# What you will do
When the line containing "middle tip: (1131, 810)" is found in the data below, copy it and each line after it through the line containing "pinky tip: (648, 110)", exactly and with no others.

(Data entries)
Segment Open

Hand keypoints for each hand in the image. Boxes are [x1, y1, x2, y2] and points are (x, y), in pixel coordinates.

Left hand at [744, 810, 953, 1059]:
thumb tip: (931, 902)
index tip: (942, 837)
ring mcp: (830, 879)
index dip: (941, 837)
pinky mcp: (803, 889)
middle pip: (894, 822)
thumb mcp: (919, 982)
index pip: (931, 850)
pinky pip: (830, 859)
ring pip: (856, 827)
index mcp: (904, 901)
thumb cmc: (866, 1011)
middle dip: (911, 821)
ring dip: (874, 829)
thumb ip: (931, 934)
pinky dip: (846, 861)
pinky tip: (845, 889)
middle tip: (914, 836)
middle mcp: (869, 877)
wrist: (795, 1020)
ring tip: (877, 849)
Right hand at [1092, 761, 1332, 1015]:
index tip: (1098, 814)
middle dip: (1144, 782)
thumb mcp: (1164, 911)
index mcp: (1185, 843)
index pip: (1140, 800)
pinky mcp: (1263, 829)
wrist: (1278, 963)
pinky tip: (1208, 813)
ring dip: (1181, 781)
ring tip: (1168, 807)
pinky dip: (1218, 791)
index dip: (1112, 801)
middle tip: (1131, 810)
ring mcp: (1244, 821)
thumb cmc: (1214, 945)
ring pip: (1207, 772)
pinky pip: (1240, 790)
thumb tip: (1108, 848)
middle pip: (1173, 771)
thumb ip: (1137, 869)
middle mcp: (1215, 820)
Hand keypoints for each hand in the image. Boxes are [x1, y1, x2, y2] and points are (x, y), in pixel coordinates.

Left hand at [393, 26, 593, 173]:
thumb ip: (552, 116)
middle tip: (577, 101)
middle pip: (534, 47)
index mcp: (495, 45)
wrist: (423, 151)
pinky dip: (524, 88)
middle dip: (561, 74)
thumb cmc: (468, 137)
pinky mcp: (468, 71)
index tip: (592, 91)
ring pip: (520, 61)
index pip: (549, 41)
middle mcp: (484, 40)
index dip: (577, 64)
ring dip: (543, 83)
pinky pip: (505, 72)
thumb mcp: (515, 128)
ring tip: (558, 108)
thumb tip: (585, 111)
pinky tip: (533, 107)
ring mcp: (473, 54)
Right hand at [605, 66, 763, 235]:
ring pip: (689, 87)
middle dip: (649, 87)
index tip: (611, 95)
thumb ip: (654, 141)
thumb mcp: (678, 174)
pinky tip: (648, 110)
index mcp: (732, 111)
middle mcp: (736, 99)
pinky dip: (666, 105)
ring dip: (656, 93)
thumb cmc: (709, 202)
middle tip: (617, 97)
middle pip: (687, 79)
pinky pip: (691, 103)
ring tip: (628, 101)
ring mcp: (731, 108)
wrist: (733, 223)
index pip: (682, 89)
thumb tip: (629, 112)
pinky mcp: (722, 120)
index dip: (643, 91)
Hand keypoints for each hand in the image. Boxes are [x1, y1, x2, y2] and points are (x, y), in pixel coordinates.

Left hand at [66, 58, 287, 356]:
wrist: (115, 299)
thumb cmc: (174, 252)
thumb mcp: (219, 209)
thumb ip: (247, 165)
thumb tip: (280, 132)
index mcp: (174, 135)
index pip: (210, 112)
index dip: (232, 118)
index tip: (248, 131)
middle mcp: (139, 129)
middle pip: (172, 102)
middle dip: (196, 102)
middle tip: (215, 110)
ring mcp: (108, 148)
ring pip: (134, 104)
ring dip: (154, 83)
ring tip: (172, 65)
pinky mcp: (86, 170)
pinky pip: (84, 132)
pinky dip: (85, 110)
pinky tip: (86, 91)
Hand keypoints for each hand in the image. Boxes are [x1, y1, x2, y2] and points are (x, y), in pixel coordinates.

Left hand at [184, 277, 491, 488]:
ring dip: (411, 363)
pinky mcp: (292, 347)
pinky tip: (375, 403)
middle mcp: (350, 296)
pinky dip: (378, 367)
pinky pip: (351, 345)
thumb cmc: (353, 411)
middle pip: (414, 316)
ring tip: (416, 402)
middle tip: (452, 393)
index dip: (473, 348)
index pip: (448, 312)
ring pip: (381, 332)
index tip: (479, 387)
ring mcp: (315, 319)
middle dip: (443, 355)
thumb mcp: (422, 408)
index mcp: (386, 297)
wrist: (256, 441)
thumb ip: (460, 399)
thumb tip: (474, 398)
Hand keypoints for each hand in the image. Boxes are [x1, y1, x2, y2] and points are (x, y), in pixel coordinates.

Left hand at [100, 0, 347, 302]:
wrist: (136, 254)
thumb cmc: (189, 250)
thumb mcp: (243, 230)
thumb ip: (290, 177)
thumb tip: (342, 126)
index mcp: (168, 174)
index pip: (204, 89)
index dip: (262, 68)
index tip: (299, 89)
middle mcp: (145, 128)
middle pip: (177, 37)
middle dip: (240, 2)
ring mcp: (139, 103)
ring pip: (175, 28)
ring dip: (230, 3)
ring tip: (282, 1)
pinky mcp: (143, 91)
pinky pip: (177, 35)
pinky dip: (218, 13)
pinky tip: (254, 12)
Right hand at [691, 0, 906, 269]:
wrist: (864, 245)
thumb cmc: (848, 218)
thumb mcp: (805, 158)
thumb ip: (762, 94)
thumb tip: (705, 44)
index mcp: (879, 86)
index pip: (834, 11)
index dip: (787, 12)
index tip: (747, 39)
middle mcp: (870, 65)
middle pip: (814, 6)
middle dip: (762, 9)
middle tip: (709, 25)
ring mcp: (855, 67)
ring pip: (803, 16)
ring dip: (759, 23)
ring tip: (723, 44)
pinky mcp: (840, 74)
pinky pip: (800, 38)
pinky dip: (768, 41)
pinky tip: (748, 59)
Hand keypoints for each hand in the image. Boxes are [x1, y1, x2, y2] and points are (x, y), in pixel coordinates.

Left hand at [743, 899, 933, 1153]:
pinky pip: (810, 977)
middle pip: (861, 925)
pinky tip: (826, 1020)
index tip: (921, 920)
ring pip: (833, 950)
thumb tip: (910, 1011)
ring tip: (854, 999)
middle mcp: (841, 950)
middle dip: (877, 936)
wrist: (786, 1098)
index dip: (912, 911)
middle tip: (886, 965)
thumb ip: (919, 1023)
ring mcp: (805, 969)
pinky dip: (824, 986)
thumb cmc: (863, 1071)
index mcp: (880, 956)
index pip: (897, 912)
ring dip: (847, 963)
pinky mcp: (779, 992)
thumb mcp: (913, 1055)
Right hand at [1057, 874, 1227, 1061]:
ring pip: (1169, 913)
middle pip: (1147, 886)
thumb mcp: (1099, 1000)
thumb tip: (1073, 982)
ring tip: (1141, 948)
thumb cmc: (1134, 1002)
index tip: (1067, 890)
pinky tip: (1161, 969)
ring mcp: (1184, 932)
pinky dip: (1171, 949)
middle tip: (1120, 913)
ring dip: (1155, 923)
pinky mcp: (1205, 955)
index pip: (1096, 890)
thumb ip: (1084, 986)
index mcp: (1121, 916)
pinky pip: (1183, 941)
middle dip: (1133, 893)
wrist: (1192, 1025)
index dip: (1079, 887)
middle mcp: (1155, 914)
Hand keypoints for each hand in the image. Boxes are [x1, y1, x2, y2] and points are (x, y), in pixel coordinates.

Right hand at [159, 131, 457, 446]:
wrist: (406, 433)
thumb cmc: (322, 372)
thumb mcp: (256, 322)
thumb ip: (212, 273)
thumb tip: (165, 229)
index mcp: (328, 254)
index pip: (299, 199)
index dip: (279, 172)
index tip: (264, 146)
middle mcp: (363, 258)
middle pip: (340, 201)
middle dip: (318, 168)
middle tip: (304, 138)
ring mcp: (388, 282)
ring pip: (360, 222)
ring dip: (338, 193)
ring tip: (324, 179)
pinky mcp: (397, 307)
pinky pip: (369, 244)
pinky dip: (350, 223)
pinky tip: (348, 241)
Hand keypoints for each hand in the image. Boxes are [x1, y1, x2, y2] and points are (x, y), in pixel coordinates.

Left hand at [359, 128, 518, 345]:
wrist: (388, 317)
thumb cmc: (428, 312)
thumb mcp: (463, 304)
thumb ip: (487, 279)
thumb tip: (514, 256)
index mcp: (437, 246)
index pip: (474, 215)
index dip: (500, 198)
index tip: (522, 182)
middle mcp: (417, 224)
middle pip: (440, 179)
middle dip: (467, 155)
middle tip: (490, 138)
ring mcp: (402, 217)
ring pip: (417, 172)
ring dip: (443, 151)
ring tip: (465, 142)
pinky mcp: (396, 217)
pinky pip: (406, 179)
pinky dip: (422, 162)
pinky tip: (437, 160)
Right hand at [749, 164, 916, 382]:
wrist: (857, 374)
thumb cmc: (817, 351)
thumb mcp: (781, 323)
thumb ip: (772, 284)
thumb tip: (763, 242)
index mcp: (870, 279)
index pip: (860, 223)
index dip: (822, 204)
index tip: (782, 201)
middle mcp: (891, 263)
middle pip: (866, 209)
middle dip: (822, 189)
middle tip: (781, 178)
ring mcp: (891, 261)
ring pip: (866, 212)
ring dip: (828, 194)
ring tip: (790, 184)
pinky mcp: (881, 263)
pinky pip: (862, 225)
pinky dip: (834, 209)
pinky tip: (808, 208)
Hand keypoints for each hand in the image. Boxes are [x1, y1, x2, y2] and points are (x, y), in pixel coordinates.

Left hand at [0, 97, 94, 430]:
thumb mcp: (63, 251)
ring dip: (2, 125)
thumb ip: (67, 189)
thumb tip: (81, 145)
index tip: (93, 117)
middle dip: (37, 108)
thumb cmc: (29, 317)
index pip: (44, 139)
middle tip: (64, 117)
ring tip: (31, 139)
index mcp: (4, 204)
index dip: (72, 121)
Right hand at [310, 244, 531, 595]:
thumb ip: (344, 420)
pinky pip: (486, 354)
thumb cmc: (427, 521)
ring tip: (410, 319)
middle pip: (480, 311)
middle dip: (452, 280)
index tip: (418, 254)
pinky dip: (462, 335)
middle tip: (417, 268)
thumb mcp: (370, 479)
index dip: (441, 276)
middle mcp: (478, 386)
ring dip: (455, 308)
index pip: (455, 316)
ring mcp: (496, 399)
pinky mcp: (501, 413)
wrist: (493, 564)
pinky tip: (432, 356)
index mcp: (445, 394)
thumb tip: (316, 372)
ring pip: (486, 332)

Segment Closed

# Exercise response
middle tip: (1131, 810)
ring mcp: (1244, 821)
thumb cmc: (1214, 945)
ring pip: (1207, 772)
pinky pip: (1240, 790)
thumb tip: (1108, 848)
middle pip: (1173, 771)
thumb ip: (1137, 869)
middle mcp: (1215, 820)
Hand keypoints for each hand in the image. Boxes are [x1, y1, x2, y2] and points are (x, y), in pixel coordinates.

Left hand at [393, 26, 593, 173]:
thumb ip: (552, 116)
middle tip: (577, 101)
middle pip: (534, 47)
index mcp: (495, 45)
wrist: (423, 151)
pinky dip: (524, 88)
middle dip: (561, 74)
thumb cmc: (468, 137)
pinky mcp: (468, 71)
index tip: (592, 91)
ring pip: (520, 61)
index pip: (549, 41)
middle mcp: (484, 40)
index dip: (577, 64)
ring dip: (543, 83)
pinky pip: (505, 72)
thumb mcp: (515, 128)
ring tip: (558, 108)
thumb tip: (585, 111)
pinky tip: (533, 107)
ring mcp: (473, 54)
Right hand at [605, 66, 763, 235]:
ring pip: (689, 87)
middle dip: (649, 87)
index tip: (611, 95)
thumb ip: (654, 141)
thumb mcp: (678, 174)
pinky tip: (648, 110)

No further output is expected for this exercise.